ACTION ITEM: Will you return, word for word, only the lines from the top of the data below down to and including the one with "histopathology image showing"?
---- ENTRIES SUPPLIED
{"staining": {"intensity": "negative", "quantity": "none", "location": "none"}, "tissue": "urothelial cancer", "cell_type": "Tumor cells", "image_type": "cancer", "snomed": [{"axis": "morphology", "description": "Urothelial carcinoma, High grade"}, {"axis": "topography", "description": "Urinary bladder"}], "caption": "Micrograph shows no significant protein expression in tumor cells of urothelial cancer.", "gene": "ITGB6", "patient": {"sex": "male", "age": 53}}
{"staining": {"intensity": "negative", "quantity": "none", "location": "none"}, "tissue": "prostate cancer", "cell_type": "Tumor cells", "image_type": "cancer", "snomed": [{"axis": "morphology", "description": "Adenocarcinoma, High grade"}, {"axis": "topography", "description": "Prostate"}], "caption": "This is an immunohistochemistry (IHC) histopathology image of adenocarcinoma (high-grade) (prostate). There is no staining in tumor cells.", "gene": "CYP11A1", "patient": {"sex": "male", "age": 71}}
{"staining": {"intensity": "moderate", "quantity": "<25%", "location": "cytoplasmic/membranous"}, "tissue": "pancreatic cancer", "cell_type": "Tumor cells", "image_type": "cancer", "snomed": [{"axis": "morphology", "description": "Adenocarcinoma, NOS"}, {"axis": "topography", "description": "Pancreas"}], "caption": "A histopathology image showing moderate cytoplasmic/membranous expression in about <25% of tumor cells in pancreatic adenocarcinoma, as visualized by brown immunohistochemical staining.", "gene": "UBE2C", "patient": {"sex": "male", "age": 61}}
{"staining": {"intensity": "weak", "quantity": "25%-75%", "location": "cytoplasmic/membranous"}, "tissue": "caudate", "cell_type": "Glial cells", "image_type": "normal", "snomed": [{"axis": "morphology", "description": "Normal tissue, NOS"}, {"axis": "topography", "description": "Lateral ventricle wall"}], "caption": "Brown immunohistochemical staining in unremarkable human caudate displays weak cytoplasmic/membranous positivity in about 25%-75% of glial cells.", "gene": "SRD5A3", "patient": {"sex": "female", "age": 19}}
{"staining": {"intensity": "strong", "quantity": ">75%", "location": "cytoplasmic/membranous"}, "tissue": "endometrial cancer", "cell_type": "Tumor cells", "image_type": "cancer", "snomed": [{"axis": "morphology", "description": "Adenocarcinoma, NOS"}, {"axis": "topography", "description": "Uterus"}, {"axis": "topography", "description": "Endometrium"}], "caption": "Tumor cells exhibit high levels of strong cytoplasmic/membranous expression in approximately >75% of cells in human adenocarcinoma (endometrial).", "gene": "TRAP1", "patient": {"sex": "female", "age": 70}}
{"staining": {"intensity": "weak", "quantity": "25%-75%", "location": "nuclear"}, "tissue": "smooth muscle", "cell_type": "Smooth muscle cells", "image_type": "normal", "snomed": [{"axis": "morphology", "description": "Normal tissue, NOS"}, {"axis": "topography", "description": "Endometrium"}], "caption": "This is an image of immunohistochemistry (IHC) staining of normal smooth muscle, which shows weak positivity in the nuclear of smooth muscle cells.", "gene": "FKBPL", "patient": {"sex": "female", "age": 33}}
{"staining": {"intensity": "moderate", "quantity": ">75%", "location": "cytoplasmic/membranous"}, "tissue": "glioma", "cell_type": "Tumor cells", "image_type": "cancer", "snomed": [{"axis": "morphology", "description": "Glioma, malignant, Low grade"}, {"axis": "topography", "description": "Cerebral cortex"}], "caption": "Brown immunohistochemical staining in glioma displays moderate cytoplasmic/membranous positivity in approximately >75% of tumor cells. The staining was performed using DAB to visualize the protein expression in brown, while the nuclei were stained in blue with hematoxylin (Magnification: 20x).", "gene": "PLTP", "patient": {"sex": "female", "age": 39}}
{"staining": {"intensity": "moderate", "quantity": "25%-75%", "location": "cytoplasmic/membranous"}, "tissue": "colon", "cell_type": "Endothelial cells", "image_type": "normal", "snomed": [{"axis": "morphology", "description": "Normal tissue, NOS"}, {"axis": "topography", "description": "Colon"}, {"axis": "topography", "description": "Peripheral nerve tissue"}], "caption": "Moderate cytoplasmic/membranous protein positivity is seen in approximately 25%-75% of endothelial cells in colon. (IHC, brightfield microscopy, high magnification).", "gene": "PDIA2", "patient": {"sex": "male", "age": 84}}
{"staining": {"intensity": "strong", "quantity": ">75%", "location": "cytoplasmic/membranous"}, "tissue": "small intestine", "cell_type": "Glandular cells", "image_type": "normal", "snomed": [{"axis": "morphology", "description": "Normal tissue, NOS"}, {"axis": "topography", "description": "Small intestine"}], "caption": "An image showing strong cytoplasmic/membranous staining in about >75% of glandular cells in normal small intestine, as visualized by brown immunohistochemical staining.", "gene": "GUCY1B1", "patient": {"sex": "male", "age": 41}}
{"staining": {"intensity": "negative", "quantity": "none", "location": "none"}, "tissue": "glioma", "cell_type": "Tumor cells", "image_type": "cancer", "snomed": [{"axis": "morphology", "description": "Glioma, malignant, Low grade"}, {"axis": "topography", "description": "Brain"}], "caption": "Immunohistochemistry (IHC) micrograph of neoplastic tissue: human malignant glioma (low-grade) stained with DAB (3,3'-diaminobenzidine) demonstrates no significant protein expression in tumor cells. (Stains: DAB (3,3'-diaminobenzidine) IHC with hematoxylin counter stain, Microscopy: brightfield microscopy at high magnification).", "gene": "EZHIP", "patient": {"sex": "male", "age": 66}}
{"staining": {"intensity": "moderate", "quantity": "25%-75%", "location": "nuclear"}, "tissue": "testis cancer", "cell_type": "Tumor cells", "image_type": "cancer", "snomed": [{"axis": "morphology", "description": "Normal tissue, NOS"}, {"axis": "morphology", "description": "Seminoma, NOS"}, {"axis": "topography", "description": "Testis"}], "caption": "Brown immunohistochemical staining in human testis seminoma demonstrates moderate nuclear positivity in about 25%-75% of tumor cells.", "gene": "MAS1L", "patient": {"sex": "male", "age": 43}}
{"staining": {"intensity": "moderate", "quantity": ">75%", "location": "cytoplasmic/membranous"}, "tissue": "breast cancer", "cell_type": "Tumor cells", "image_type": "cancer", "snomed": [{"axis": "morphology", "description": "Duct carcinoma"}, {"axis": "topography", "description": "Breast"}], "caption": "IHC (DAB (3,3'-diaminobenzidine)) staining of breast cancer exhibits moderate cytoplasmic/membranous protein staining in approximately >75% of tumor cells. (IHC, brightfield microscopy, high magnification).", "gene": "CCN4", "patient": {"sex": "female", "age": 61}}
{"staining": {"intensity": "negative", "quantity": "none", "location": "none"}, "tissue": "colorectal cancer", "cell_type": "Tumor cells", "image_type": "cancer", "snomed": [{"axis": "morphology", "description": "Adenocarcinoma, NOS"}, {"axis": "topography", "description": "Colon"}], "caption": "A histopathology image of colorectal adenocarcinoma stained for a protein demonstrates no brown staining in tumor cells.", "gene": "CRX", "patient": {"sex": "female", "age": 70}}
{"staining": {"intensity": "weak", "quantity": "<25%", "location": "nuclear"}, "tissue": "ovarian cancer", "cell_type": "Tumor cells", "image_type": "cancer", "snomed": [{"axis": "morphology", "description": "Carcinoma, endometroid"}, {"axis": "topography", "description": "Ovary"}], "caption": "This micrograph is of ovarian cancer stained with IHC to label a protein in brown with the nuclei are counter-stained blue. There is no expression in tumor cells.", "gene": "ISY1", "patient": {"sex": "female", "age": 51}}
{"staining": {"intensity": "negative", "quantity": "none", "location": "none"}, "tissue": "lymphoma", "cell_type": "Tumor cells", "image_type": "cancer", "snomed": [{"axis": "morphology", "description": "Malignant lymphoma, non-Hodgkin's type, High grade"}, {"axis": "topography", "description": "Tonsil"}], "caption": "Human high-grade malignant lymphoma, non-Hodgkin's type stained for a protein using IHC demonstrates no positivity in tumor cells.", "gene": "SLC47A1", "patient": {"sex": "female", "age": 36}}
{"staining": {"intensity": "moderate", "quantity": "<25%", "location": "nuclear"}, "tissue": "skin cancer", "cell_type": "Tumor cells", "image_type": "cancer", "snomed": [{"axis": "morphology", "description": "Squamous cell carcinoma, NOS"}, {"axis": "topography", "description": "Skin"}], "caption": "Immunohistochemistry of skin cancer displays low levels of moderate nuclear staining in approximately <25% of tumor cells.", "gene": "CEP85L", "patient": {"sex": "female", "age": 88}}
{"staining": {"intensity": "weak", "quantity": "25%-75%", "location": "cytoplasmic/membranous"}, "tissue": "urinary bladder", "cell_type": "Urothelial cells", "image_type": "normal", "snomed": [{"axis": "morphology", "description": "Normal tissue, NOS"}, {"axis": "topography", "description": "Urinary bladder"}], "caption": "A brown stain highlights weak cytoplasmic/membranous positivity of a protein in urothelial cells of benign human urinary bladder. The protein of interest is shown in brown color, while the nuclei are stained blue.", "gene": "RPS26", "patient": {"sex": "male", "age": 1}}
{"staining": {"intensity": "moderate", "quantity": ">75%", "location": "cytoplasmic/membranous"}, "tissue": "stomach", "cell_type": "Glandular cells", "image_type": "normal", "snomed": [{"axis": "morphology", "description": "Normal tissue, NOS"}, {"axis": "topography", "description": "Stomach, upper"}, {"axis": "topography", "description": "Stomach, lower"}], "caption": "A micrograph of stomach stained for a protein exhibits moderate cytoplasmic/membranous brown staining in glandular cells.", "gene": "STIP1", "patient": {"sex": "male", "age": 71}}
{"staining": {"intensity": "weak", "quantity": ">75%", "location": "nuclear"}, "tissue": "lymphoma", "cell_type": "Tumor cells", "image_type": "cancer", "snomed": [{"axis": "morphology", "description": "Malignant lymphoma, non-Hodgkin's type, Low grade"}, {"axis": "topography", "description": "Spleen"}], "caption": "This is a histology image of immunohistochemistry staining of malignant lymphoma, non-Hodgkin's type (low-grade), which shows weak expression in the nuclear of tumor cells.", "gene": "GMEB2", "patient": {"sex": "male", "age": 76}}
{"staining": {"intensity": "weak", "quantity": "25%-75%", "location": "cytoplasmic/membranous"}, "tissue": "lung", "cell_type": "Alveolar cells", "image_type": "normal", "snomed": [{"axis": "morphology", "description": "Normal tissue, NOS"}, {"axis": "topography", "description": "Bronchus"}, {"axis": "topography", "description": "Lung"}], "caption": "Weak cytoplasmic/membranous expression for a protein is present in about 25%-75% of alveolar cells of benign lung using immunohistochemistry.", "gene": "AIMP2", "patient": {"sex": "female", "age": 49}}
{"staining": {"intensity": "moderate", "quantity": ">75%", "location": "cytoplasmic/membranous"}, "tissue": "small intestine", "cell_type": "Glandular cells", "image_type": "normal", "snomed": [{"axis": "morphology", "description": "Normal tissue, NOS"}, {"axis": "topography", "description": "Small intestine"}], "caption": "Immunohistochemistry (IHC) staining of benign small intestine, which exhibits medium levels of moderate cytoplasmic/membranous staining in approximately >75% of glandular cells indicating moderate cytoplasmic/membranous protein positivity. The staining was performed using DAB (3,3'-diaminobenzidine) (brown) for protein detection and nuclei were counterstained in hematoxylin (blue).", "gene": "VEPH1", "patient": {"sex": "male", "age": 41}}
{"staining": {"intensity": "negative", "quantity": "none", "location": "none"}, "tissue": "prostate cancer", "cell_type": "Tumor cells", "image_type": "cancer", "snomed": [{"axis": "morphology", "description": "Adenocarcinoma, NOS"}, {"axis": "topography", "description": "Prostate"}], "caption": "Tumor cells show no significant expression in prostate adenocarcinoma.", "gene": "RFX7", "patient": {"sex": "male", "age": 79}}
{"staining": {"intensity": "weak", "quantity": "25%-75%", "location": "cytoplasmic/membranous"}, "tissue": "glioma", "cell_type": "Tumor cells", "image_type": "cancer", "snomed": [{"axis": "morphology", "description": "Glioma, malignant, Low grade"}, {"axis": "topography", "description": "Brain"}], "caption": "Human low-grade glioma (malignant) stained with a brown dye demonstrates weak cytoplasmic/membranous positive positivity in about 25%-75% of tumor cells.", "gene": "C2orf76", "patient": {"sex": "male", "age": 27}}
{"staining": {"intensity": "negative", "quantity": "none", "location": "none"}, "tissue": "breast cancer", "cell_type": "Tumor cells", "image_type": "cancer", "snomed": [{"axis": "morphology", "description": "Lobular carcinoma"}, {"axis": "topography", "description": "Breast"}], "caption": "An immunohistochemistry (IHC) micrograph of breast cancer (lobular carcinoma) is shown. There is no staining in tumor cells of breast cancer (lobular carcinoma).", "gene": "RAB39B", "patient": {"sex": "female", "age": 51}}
--------
RESULT:
{"staining": {"intensity": "negative", "quantity": "none", "location": "none"}, "tissue": "urothelial cancer", "cell_type": "Tumor cells", "image_type": "cancer", "snomed": [{"axis": "morphology", "description": "Urothelial carcinoma, High grade"}, {"axis": "topography", "description": "Urinary bladder"}], "caption": "Micrograph shows no significant protein expression in tumor cells of urothelial cancer.", "gene": "ITGB6", "patient": {"sex": "male", "age": 53}}
{"staining": {"intensity": "negative", "quantity": "none", "location": "none"}, "tissue": "prostate cancer", "cell_type": "Tumor cells", "image_type": "cancer", "snomed": [{"axis": "morphology", "description": "Adenocarcinoma, High grade"}, {"axis": "topography", "description": "Prostate"}], "caption": "This is an immunohistochemistry (IHC) histopathology image of adenocarcinoma (high-grade) (prostate). There is no staining in tumor cells.", "gene": "CYP11A1", "patient": {"sex": "male", "age": 71}}
{"staining": {"intensity": "moderate", "quantity": "<25%", "location": "cytoplasmic/membranous"}, "tissue": "pancreatic cancer", "cell_type": "Tumor cells", "image_type": "cancer", "snomed": [{"axis": "morphology", "description": "Adenocarcinoma, NOS"}, {"axis": "topography", "description": "Pancreas"}], "caption": "A histopathology image showing moderate cytoplasmic/membranous expression in about <25% of tumor cells in pancreatic adenocarcinoma, as visualized by brown immunohistochemical staining.", "gene": "UBE2C", "patient": {"sex": "male", "age": 61}}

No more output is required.